Law360, New York (May 17, 2017, 1:27 PM EDT) — Specialty manufacturer Unifrax LLC on Tuesday was found liable for roughly $3.3 million for infringing a patent for thermal blanket coating held by DuPont Co., following a jury trial in Delaware federal court.
Throughout the case Unifrax sought to argue that DuPont’s patent — U.S. Patent No. 8,607,926, entitled “Composite Flame Barrier Laminate for a Thermal and Acoustic Insulation Blanket” — was invalid because it was obvious and had been anticipated in another patent.
The jury rejected that argument, however, finding the patent valid and finding that Unifrax had infringed three of its claims and awarding DuPont $3.27 million in damages.
“The jurors carefully weighed the evidence after a weeklong trial, and we are pleased that they ruled in our favor,” a spokesman for DuPont told Law360. “This verdict makes clear that DuPont will aggressively pursue all legal remedies to protect its technology.”
DuPont brought the suit in 2014, alleging that Unifrax was infringing the patent, which is related to Normex XF, a “composite flame barrier laminate” used in aircraft structures, the spokesman said. Specifically, the patent covers a three-layer laminate coating for thermal and acoustic blankets, consisting of a heat-resistant coating bonded with a refractory coating by a layer of adhesive.
DuPont alleged that Unifrax’s thermal blankets used a coating that was roughly the same as the one described in the patent.

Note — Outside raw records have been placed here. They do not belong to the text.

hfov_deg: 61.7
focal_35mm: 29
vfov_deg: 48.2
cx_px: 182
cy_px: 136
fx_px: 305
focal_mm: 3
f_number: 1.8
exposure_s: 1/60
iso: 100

All of the trial transcripts along with most of the documents filed in the suit remain sealed or heavily redacted, leaving much of the action leading up to the trial somewhat unclear.

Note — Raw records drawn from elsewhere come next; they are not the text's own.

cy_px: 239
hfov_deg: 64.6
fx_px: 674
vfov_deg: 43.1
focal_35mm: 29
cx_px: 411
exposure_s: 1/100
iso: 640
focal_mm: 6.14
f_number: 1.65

Along with its claims that the patent was invalid, Unifrax initially argued that DuPont brought the suit in bad faith, knowing that the patent was unenforceable, an assertion that U.S. District Judge Richard G. Andrews shot down early on in the case.
“As plaintiff points out, if all that were necessary to bring state law counterclaims was an allegation of invalidity and/or noninfringement, with an allegation of ‘bad faith,’ one would expect to see these sorts of counterclaims in most patent litigation,” Judge Andrews wrote in a 2015 order that dismissed many of Unifrax’s counterclaims.